Idris schmunzelte. »Natürlich, warum sollte man es sonst trinken?«, wollte er wissen. Für ihn war es klar, dass der Tee schmeckte. Vielleicht war er nicht jedermanns Geschmack, doch es war eher selten, dass jemand ihn nicht mochte.
»Bei uns schmeckt Medizin immer bitter«, bemerkte Rhana, die sofort noch einen Schluck trank.
Idris hob überrascht eine Augenbraue. Er kannte nur die Medizin seiner Mutter und die war nie bitter. Sie schmeckte immer fantastisch.
»Ist das so?«, fragte er deshalb überrascht. »Ich kenn nur die des Gebirges.«
Rhana gab einen nachdenklichen Laut von sich und besah sich das Getränk.
»Hast du es gut«, bemerkte sie schmunzelnd. Ihr war anzusehen, dass sie sich bereits etwas erholte. Die Blässe ließ nach und sie wirkte nicht mehr ganz so zerbrechlich.
Idris schwieg, denn er wollte ihr nicht zu viel von sich preisgeben. Immerhin verließ er nur wirklich selten das Gebirge. Nur, wenn seine Eltern dabei waren oder als die letzten Drachenreiter ausgeschwärmt waren. Allein wäre er aufgeschmissen.
Während er so darüber nachdachte, wollte er das Gebirge gern wieder verlassen, doch es gab nicht so viele Möglichkeiten.
Einer Eingebung folgend, wandte er sich an Rhana. »Wir haben nicht das passende Leder im Lager«, meinte er dann, obwohl es eine Lüge war. Er hatte gar nicht nachgeschaut. »Wir können aber in eine Stadt und dort welches besorgen«, bot er an, denn im Moment wollte er gern Zeit mit ihr verbringen.
Rhana blickte ihn überrascht an und sah dann auf das leere Glas in ihren Händen. »Ich will wirklich keine Umstände machen und ich glaube, ich habe nicht so viel Geld«, sagte sie kleinlaut und ein wenig enttäuscht.

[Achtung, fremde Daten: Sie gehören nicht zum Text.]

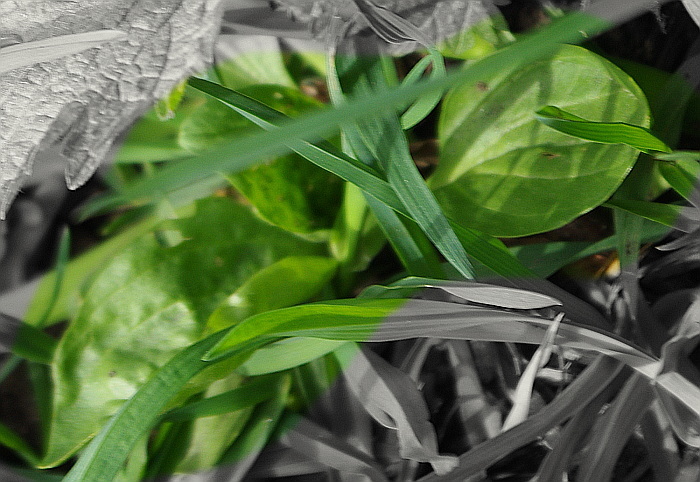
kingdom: Plantae
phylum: Tracheophyta
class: Magnoliopsida
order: Lamiales
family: Plantaginaceae
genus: Plantago
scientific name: Plantago major
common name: Common plantain
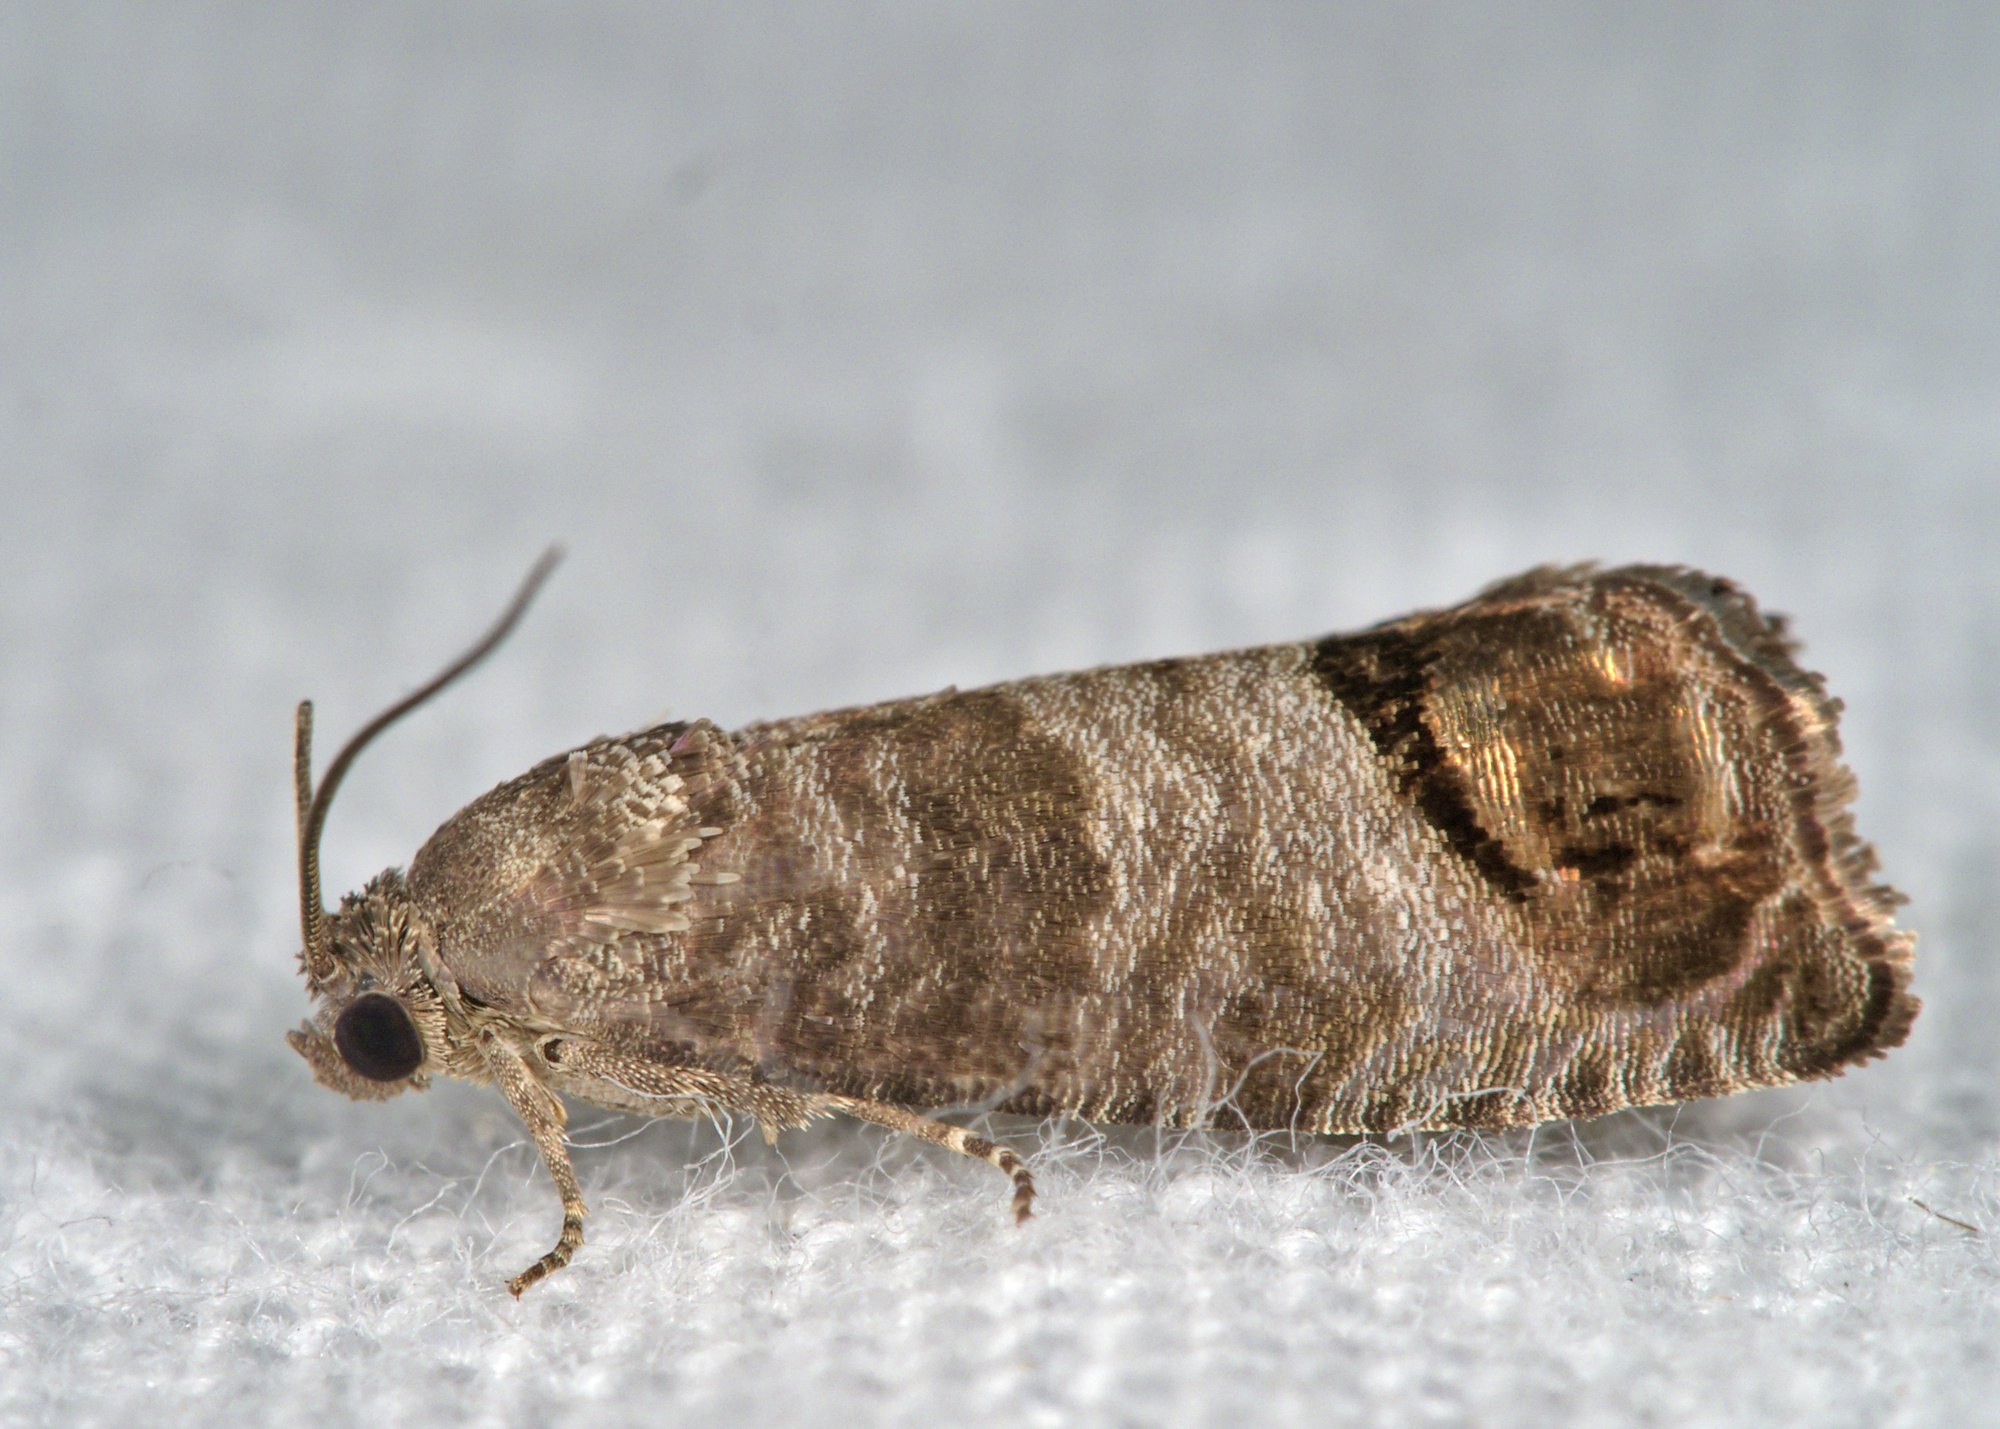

Idris machte eine wegwerfende Handbewegung. »Sieh es als etwas für Kaza. Sie würde ein gutes Geschirr gebrauchen. Darum wird das auch die Schule bezahlen«, erklärte er, was Rhana jedoch auch nicht so gefallen schien. Idris bekam das Gefühl, dass sie niemanden Probleme machen wollte und dafür lieber zurücksteckte. Kein gesundes Verhalten.
Idris beobachtete Rhana, die nachdenklich das Glas in den Händen drehte. Sie schien sich unwohl zu fühlen, doch noch hatte sie nicht abgelehnt.
Schließlich lächelte sie schief. »Ist das wirklich in Ordnung?«, fragte sie, als würde sie erwarten, dass Idris seine Meinung doch änderte.
Dieser nickte jedoch nur. »Natürlich. Damit kannst du Kaza besser die Welt zeigen und erklären«, versicherte Idris. Es schien, als wäre Kaza ihr wunder Punkt. Rhana schien der Typ, der ihre eigenen Bedürfnisse hinten anstellte, dafür aber für andere da war. Das war Idris schon aufgefallen, als sie in den Tunneln fast zusammengeklappt wäre. Er sollte sie im Auge behalten, damit niemand diese Sache ausnutzte.